Combox: Defining store

Randy comments: Just because its an electronic blip or a piece of green paper rather than a lump of metal, doesn’t mean it is not money. Money is a store of value: $1000 in the bank will give you at least $1000 next year (and you might have gotten interest too). If it were not a store of value, it wouldn’t function as money (money which became worthless instantly would never be accepted.)

Randy has caught enough Keynesian theory to have lost his grasp on the classic definitions. First, $1,000 in the bank will not give you the same value as $1,000 next year, because inflation and interest tax will reduce it to less than $974 of what you could have bought previously. Second, “store of value” refers to inherent value. Ask Europeans holding lira or Deutsch marks printed only three years ago just how much value they’ve stored.

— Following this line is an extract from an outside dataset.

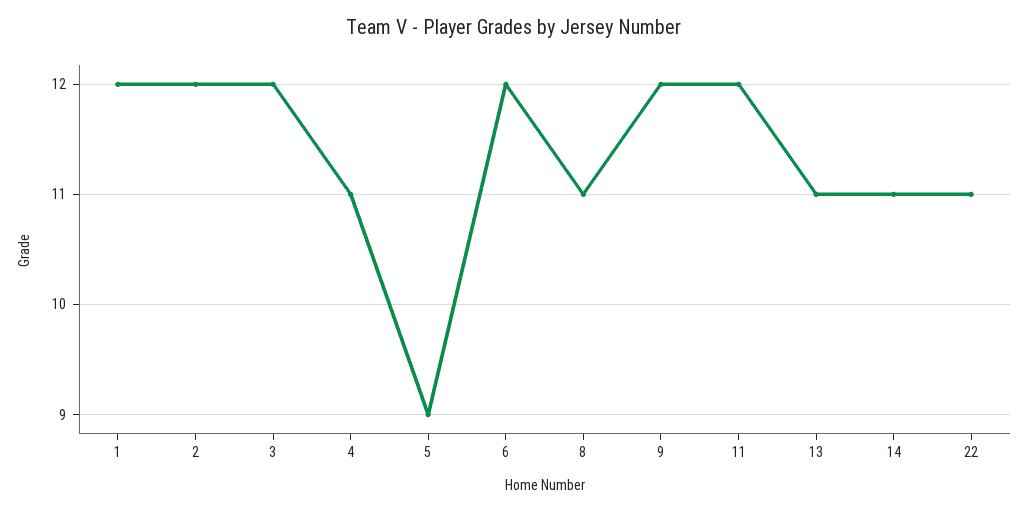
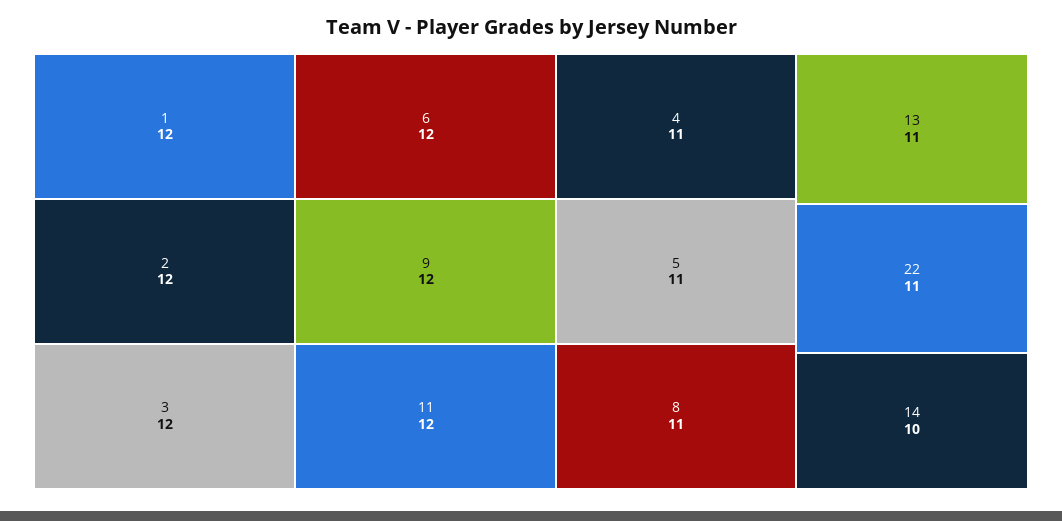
5: 9 -> 11
14: 11 -> 10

Stone, metal and land will all have value one thousand years from now; a green piece of paper will not.

The fact that you might be willing to accept an I.O.U. from me does not make it money. Nor does the fact that most people will accept pieces of paper or electrons in exchange for goods and services at this point in time require modifying the economic definition of money.

Randy also misses the point of the hedonic error. Computers being faster does not make one inherently more productive or the economy larger. If you use your 3 Ghz machine to write the same emails and surf the same web sites as your old 486/100, it is bizarre to declare that you are 30x more productive. Technological advancement is glorious and necessary, to be sure, but it is not synonymous with economic growth or productivity despite the statistician’s attempts to equate them.

Is it appropriate to factor this into quality of life? Absolutely. In the price index? No way, especially not when goods that can’t be interpreted hedonically, such as real estate, have been sky-rocketing in line with the activity of the printing presses.